Ein weiteres Helferlein für Wintersportler ist das System Aware Impact von Flaxta. Der Sensor kann am Skihelm befestigt werden und misst Stoßeinwirkungen: sowohl lineare G-Kräfte als auch die Drehgeschwindigkeit. «Diese beiden Kräfte sind die wichtigsten Faktoren bei Gehirnerschütterungen. Darum geht es: um Vorbeugung und Hilfe», erklärt Projektmanager Henning Solum. Außerdem könne die Software feststellen, wie stark und lange die Einwirkungen waren und etwa Ärzten bei der Einschätzung helfen. «Auch mehrere kleinere Stöße können später zu Gehirnerschütterungen führen.» Erhältlich könnte das System aus Sensor und App ab 2020 sein.

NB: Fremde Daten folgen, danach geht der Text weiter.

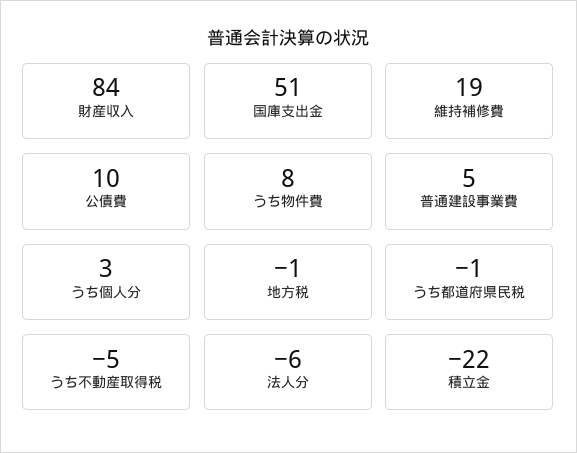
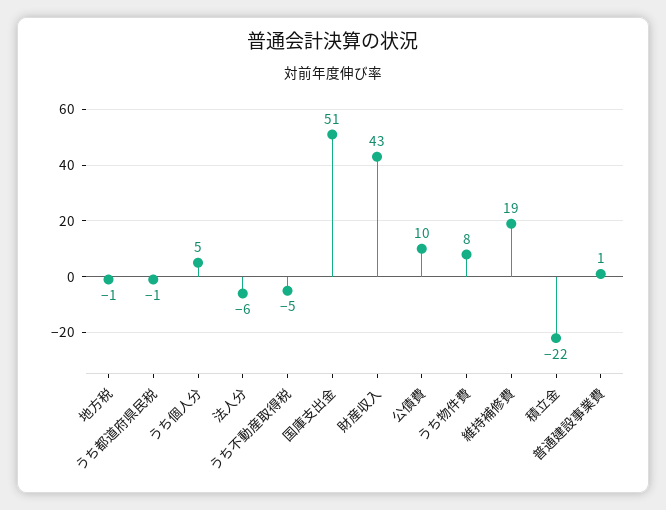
財産収入: 84 -> 43
普通建設事業費: 5 -> 1
うち個人分: 3 -> 5

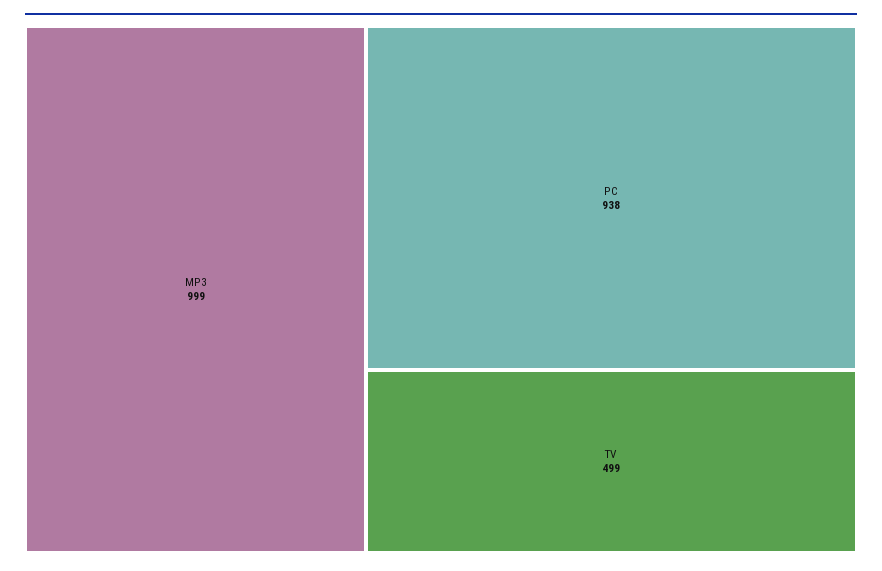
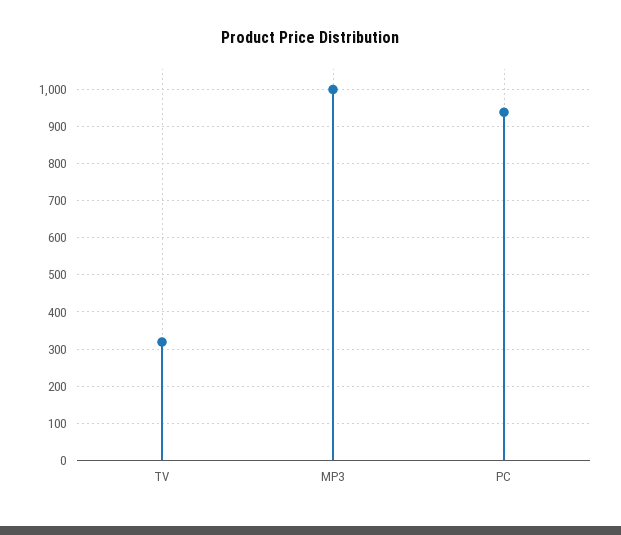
TV: 499 -> 320

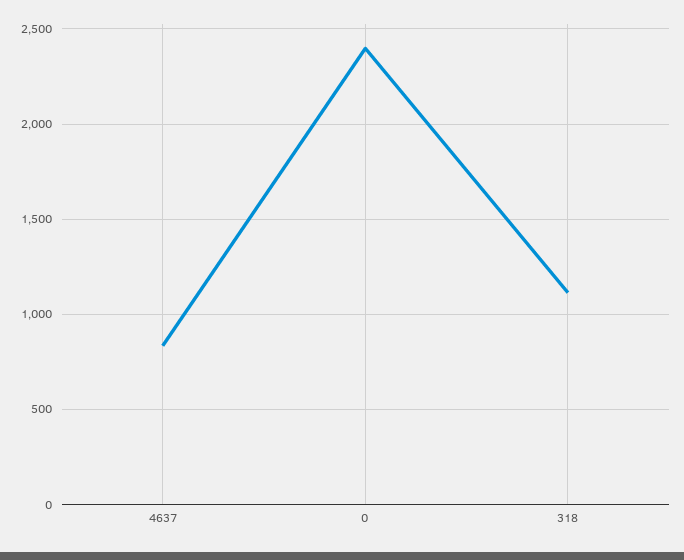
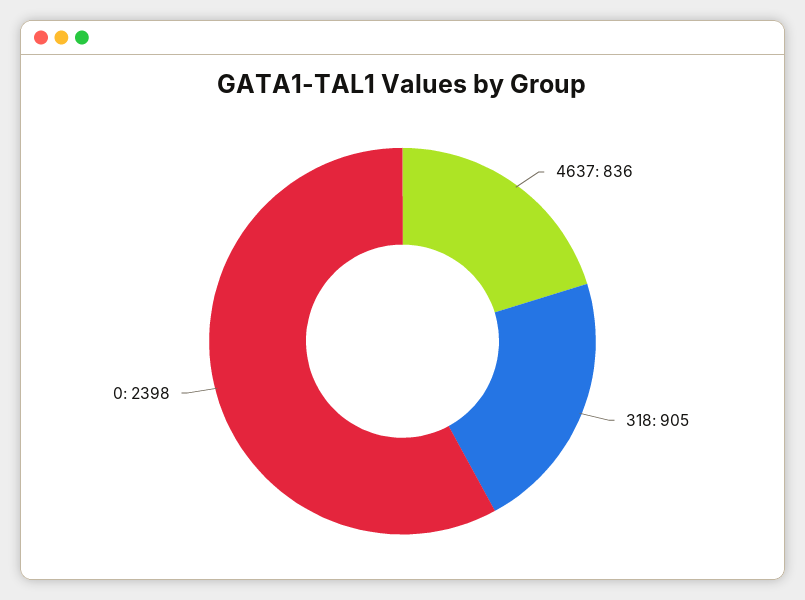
318: 1100 -> 905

Eine Neuentwicklung von POC kann man kritisch sehen: die Pocito Kinderweste mit Rückenpanzer und GPS-Sender. Mit ihr können Eltern stets verfolgen, wo ihr Kind ist. Und sie schlägt Alarm nach einem Sturz. Im Skigebiet lassen sich Zonen festlegen, in denen das Kind unterwegs sein soll - verlässt es sie, bekommen die Eltern eine Benachrichtigung. Der Hersteller argumentiert mit mehr Sicherheit(-sgefühl) für beide Seiten. Albert Meier sieht es zwiegespalten. Natürlich sei dafür Nachfrage vorhanden. Aber als Kind sei man doch froh gewesen, wenn man mal allein unterwegs sein durfte. «Es ist wohl ein Trend in der Gesellschaft, dass immer mehr Eltern die volle Kontrolle über ihre Kinder haben wollen.»